Страница 13 из 116
Но он все еще не желал сдаваться. Он хотел проверить ее: в самом ли деле она искренна и откровенна?
— А сестра моя тебе нравится?
— Милая девочка, — не задумываясь ответила Лера. — Немного колючая, своенравная, но это пройдет с годами, в ее годы я тоже была такой.
Виктор засмеялся. Можно подумать, что она намного старше Аси, а ведь на самом деле их разделяет года два с половиной, не больше.
— Твои родители и даже Ася — все трое легли мне на душу, — сказала Лера. — Поверь, в полном смысле слова. Они очаровательны, каждый по-своему.
Глаза ее глядели на него прямым, открытым взглядом. Она знала, он хочет ей верить и потому охотно поверит каждому слову. И он поверил, успокоился, повеселел.

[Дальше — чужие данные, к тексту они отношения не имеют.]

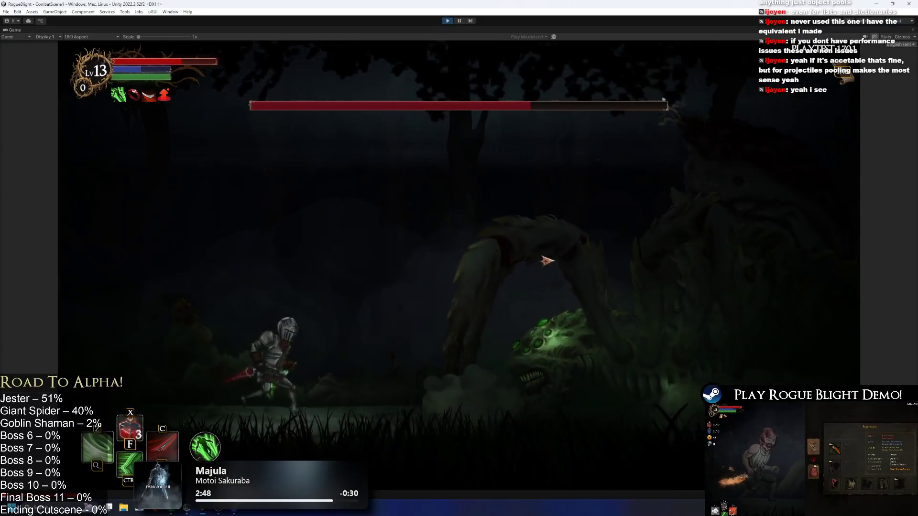
key("a")
key("d")
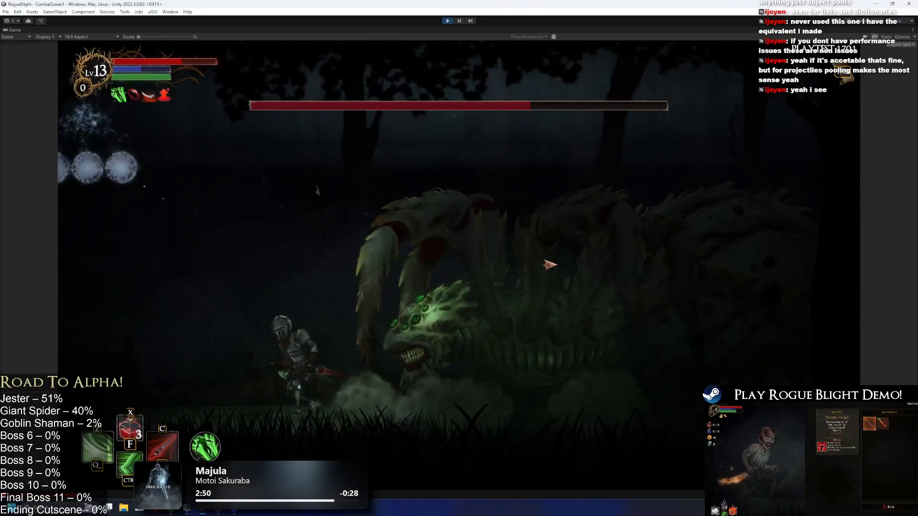
key("a")
key("space")
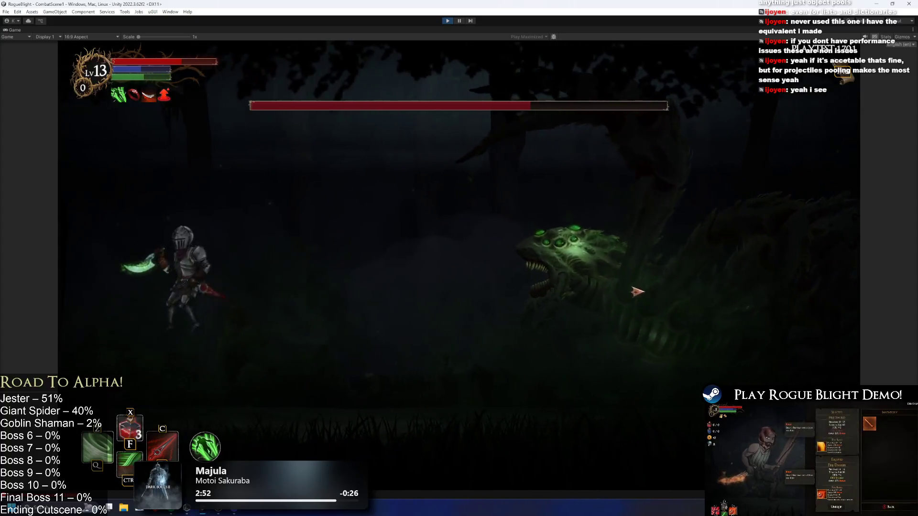
key("Escape")
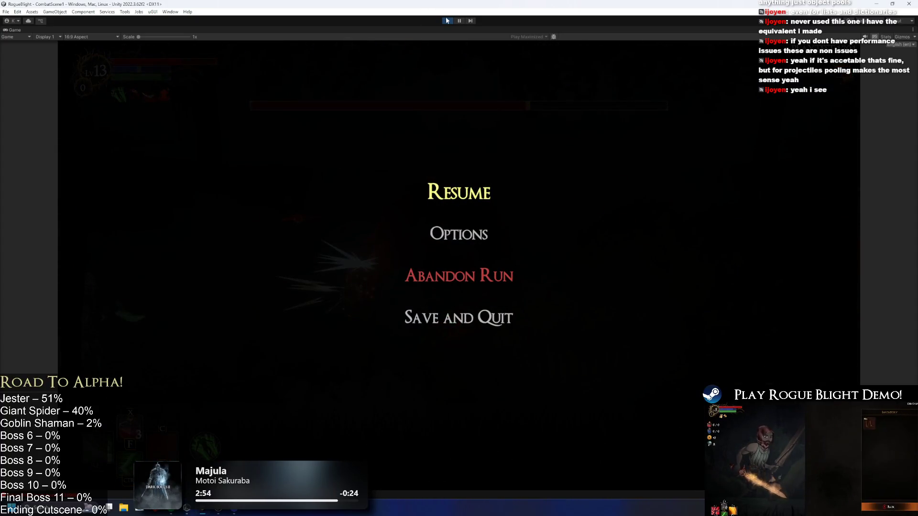
- Stop the playtest with the toolbar Play button to return to editing
left_click(447, 20)
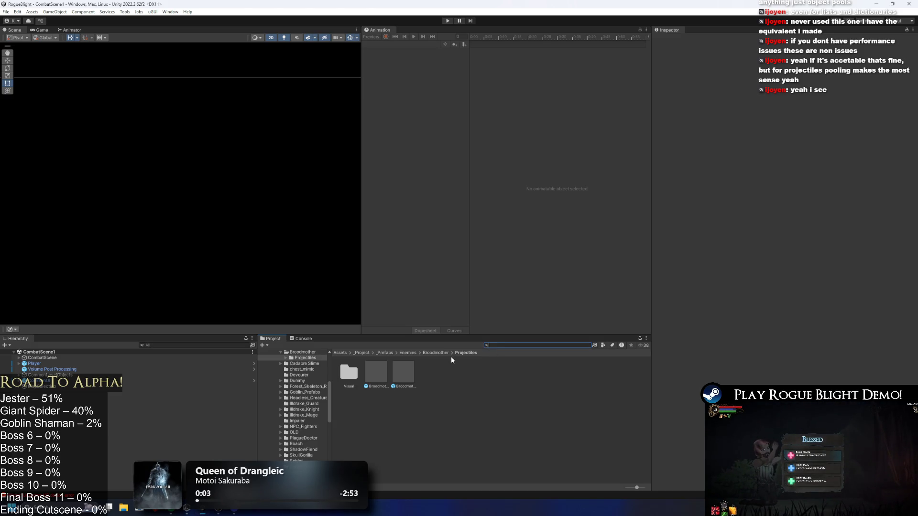
- Select the Broodmother prefab and collapse its Enemy Action Controller and Slow Projectile entries
left_click(431, 353)
left_click(382, 375)
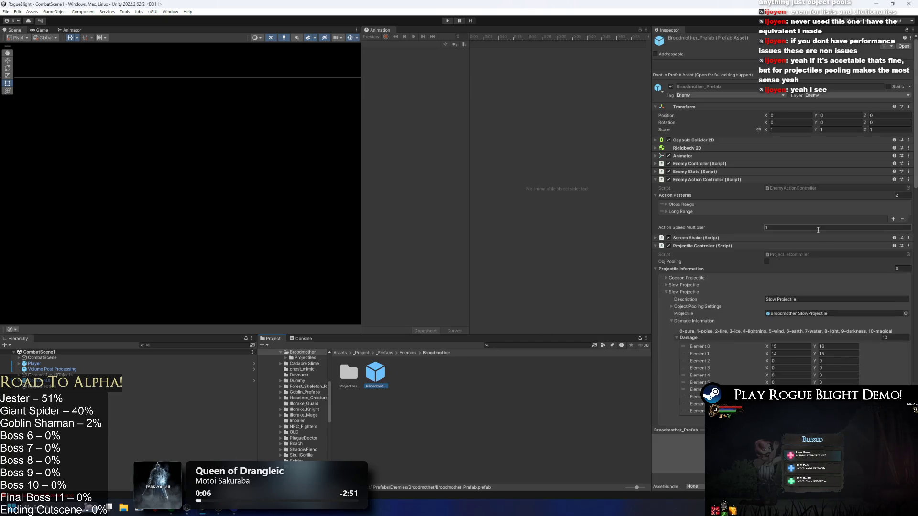
left_click(739, 182)
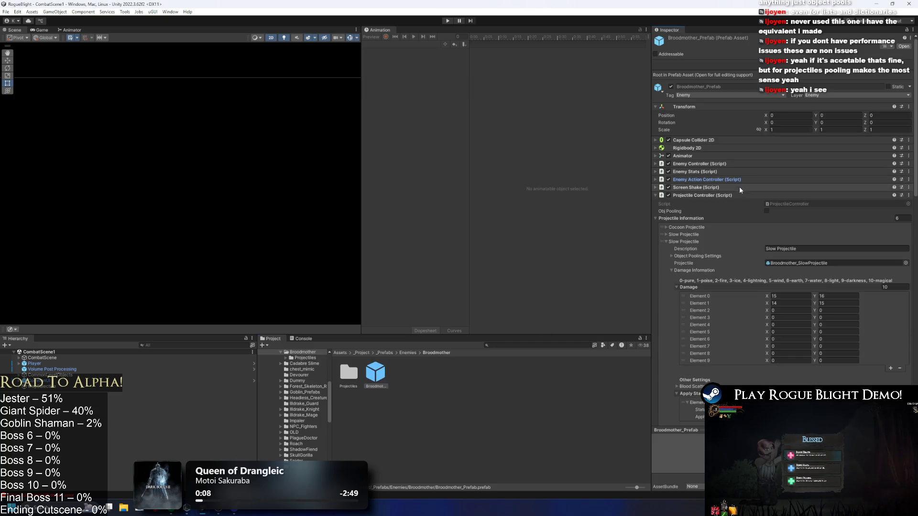
left_click(695, 242)
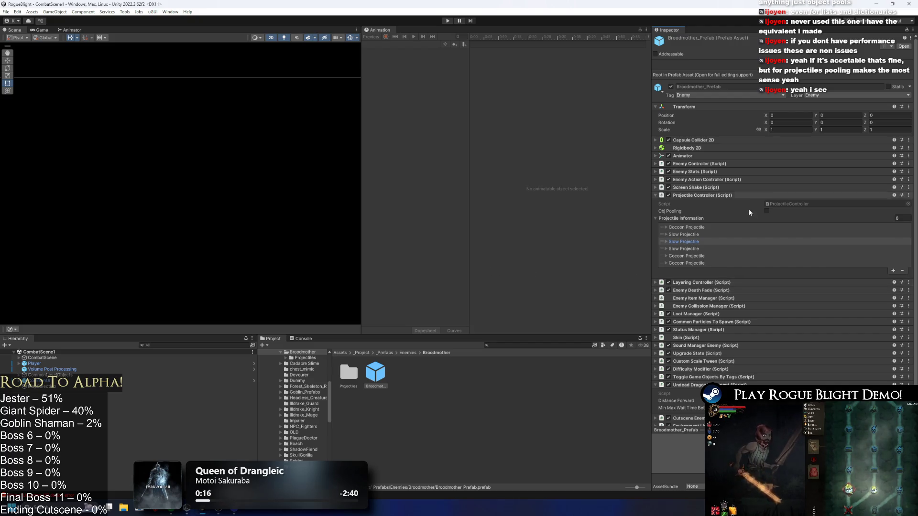
- Enable Obj Pooling to inspect Cocoon Projectile capacities, then disable it, collapse the list and save
left_click(766, 211)
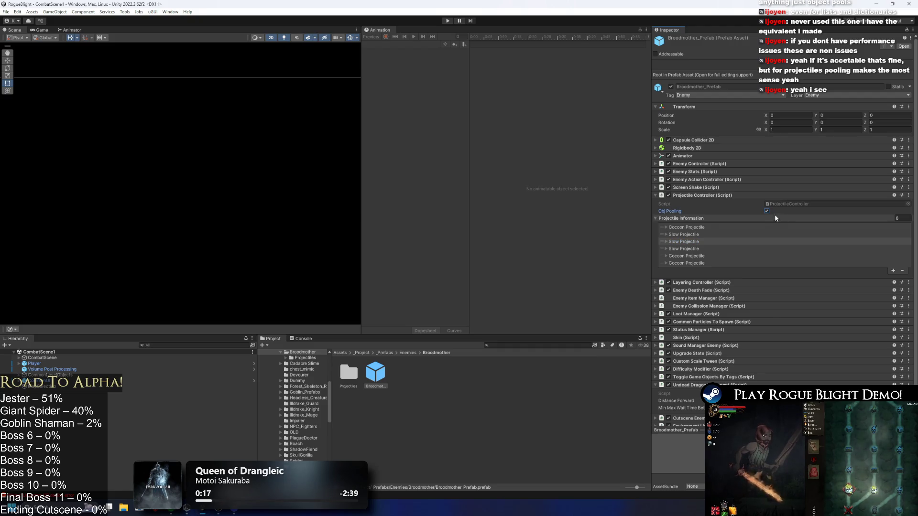
left_click(718, 227)
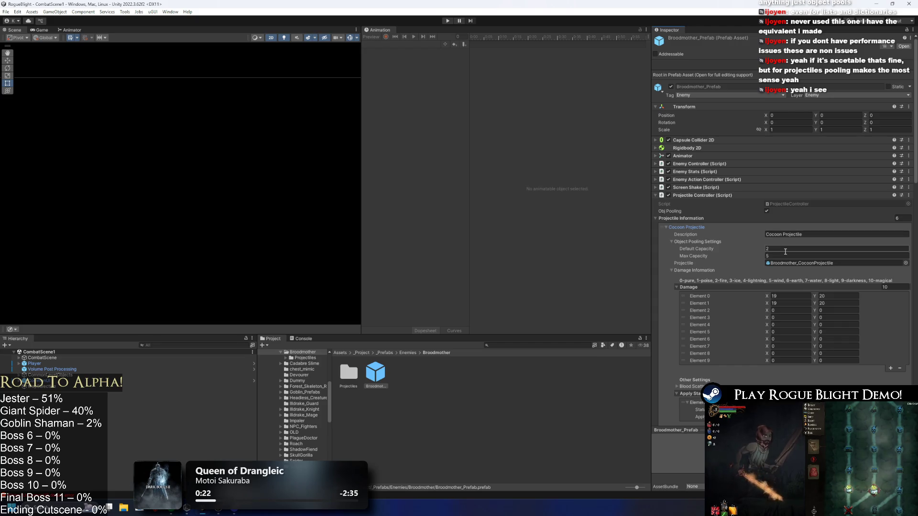
key("Tab")
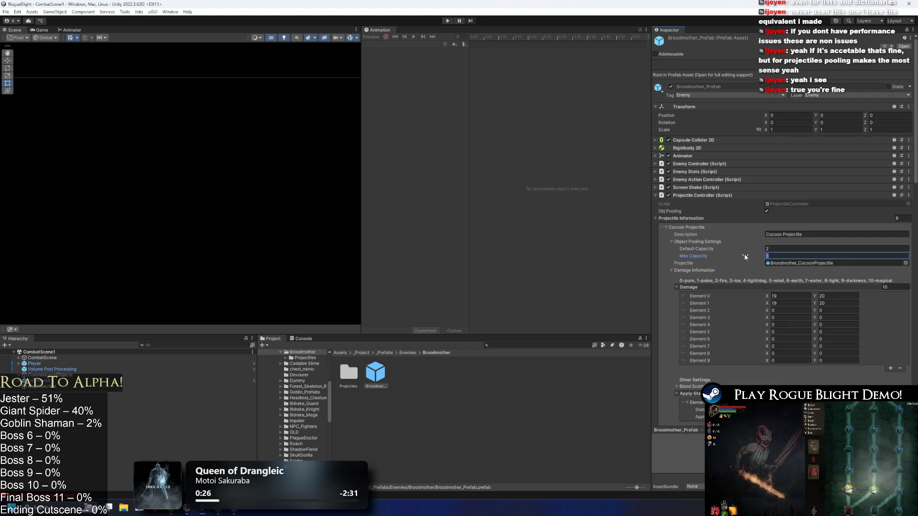
left_click(767, 210)
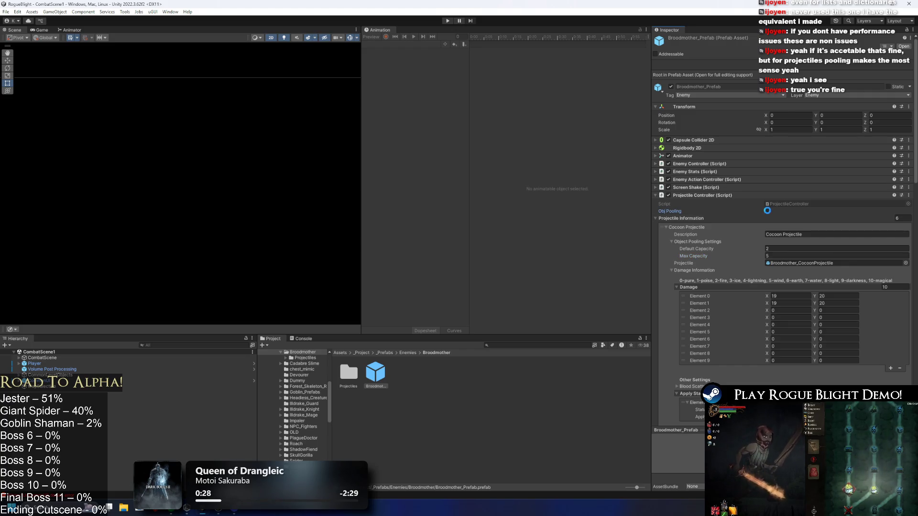
left_click(743, 217)
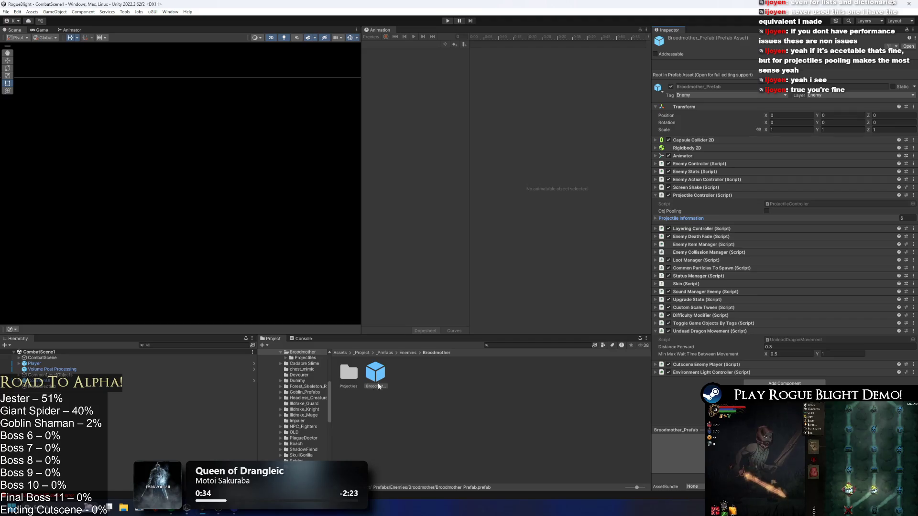
key("ctrl+s")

Под Новый год сыграли свадьбу. Свадьбу решили устроить в Черкизове, у родителей Леры, там было много просторней. Лера выглядела очень мило в нежно-розовом крепдешиновом платье, на плечах палевый газовый шарф.
Лерины родители радовались, зять был им по душе. Толстый, благодушный Лерин папа смеялся — золотые коронки так и сияли в его широком губастом рту.
— Какого зятька мы себе оторвали, что скажете?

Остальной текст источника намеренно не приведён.